If you checked that pendingStructs is not null, then I'll try to find a solution for this (low priority). On your end, you can fix the issue by not manipulating the document within observer-calls. While I can fix some issues that result from doing this, it is generally discouraged to manipulate the document within the observer-call because doing it also screws up the order of events in some cases.

lucasvanbramer commented 2 years ago

You're right - I did notice pendingStructs was not null, and your explanation makes perfect sense. This is a fantastic, clear explanation and was exactly what I was looking for. Thank you so much for this assistance and all the work you've put into Yjs!

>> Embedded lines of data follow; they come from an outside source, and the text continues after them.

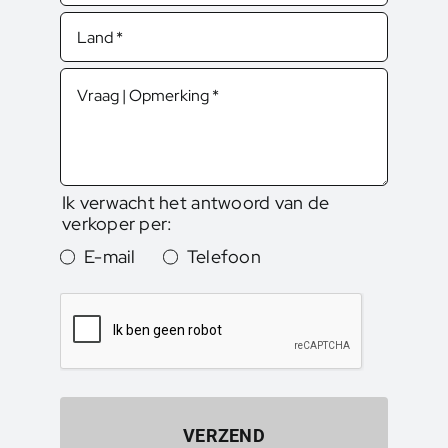
Ik verwacht het antwoord van de
verkoper per:
E-mail
Telefoon
VERZEND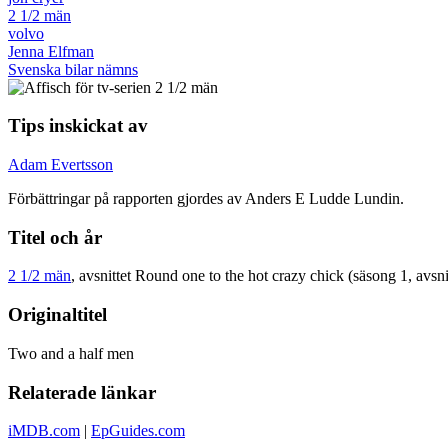
2 1/2 män
volvo
Jenna Elfman
Svenska bilar nämns
Tips inskickat av
Adam Evertsson
Förbättringar på rapporten gjordes av Anders E Ludde Lundin.
Titel och år
2 1/2 män
, avsnittet Round one to the hot crazy chick (säsong 1, avsni
Originaltitel
Two and a half men
Relaterade länkar
iMDB.com
|
EpGuides.com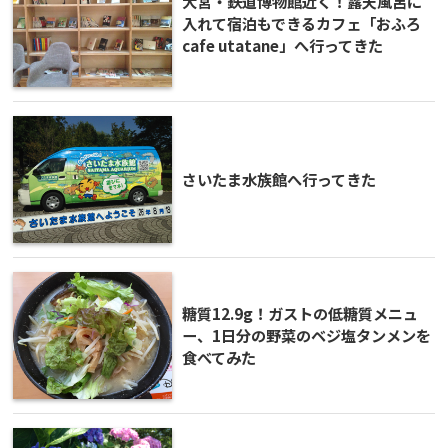
大宮・鉄道博物館近く！露天風呂に
入れて宿泊もできるカフェ「おふろ
cafe utatane」へ行ってきた
さいたま水族館へ行ってきた
糖質12.9g！ガストの低糖質メニュ
ー、1日分の野菜のベジ塩タンメンを
食べてみた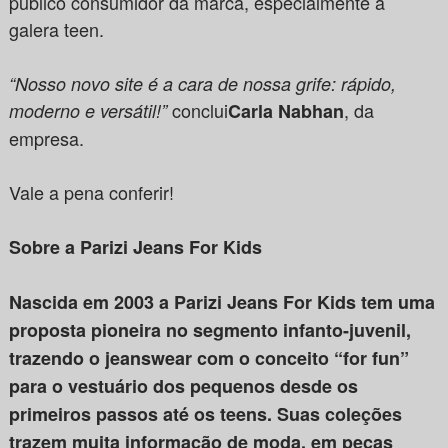
público consumidor da marca, especialmente a
galera teen.
“Nosso novo site é a cara de nossa grife: rápido,
conclui
, da
moderno e versátil!”
Carla Nabhan
empresa.
Vale a pena conferir!
Sobre a Parizi Jeans For Kids
Nascida em 2003 a Parizi Jeans For Kids tem uma
proposta pioneira no segmento infanto-juvenil,
trazendo o jeanswear com o conceito “for fun”
para o vestuário dos pequenos desde os
primeiros passos até os teens. Suas coleções
trazem muita informação de moda, em peças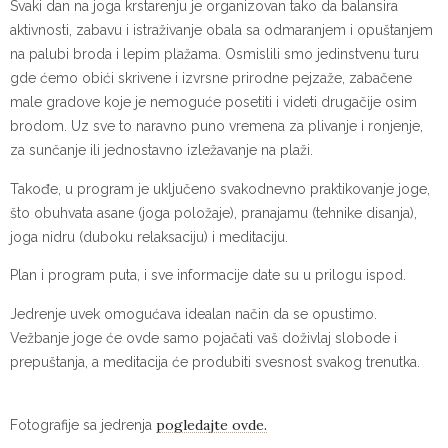
​Svaki dan na joga krstarenju je organizovan tako da balansira
aktivnosti, zabavu i istraživanje obala sa odmaranjem i opuštanjem
na palubi broda i lepim plažama. Osmislili smo jedinstvenu turu
gde ćemo obići skrivene i izvrsne prirodne pejzaže, zabačene
male gradove koje je nemoguće posetiti i videti drugačije osim
brodom. Uz sve to naravno puno vremena za plivanje i ronjenje,
za sunčanje ili jednostavno izležavanje na plaži.
Takođe, u program je uključeno svakodnevno praktikovanje joge,
što obuhvata asane (joga položaje), pranajamu (tehnike disanja),
joga nidru (duboku relaksaciju) i meditaciju.
Plan i program puta, i sve informacije date su u prilogu ispod.
Jedrenje uvek omogućava idealan način da se opustimo.
Vežbanje joge će ovde samo pojačati vaš doživlaj slobode i
prepuštanja, a meditacija će produbiti svesnost svakog trenutka.
pogledajte ovde.
Fotografije sa jedrenja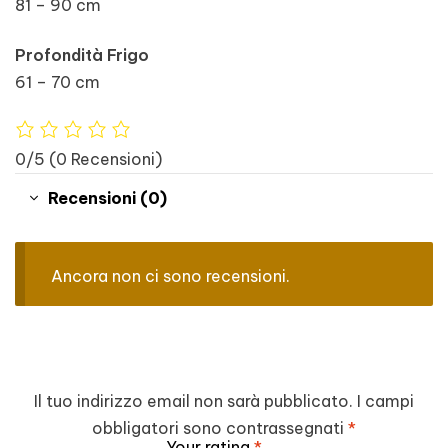
81 – 90 cm
Profondità Frigo
61 – 70 cm
0/5
(0 Recensioni)
Recensioni (0)
Ancora non ci sono recensioni.
Il tuo indirizzo email non sarà pubblicato.
I campi
obbligatori sono contrassegnati
*
Your rating
*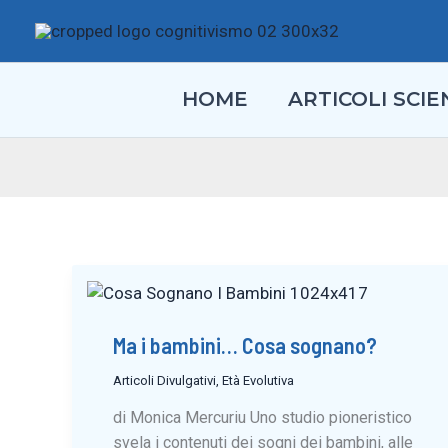
Vai
al
contenuto
HOME
ARTICOLI SCIEN
Ma i bambini… Cosa sognano?
Articoli Divulgativi
,
Età Evolutiva
di Monica Mercuriu Uno studio pioneristico
svela i contenuti dei sogni dei bambini, alle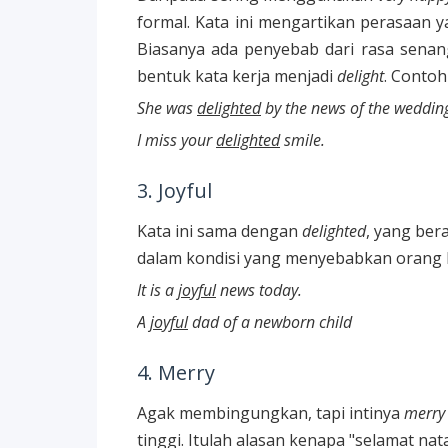
formal. Kata ini mengartikan perasaan 
Biasanya ada penyebab dari rasa senan
bentuk kata kerja menjadi
delight
. Contoh
She was
delighted
by the news of the weddin
I miss your
delighted
smile.
3. Joyful
Kata ini sama dengan
delighted
, yang ber
dalam kondisi yang menyebabkan orang la
It is a
joyful
news today.
A
joyful
dad of a newborn child
4. Merry
Agak membingungkan, tapi intinya
merry
tinggi. Itulah alasan kenapa "selamat nat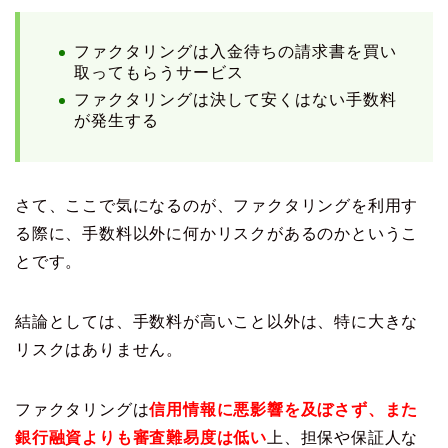
ファクタリングは入金待ちの請求書を買い
取ってもらうサービス
ファクタリングは決して安くはない手数料
が発生する
さて、ここで気になるのが、ファクタリングを利用す
る際に、手数料以外に何かリスクがあるのかというこ
とです。
結論としては、手数料が高いこと以外は、特に大きな
リスクはありません。
ファクタリングは
信用情報に悪影響を及ぼさず、また
銀行融資よりも審査難易度は低い
上、担保や保証人な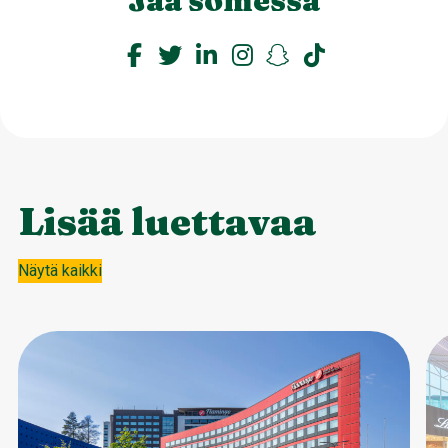
Jaa somessa
Lisää luettavaa
Näytä kaikki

dmonad commented 2 years ago

@lucasvanbramer I fixed the issue in y-websocket@1.4.1

lucasvanbramer commented 2 years ago

Thank you!

hesselbom commented 2 years ago

@dmonad This fix unfortunately caused a regression bug wherein my project that uses yjs, y-codemirror and y-websocket suddenly started logging the following for every change/keystroke in CodeMirror:

[yjs] Changed the client-id because another client seems to be using it.

And it looks like every keystroke creates a new client id which then messes up a bunch of other things (e.g. remote cursors, etc.).

I'll try to create a repro when I have the time but just wanted to mention it here so it isn't lost.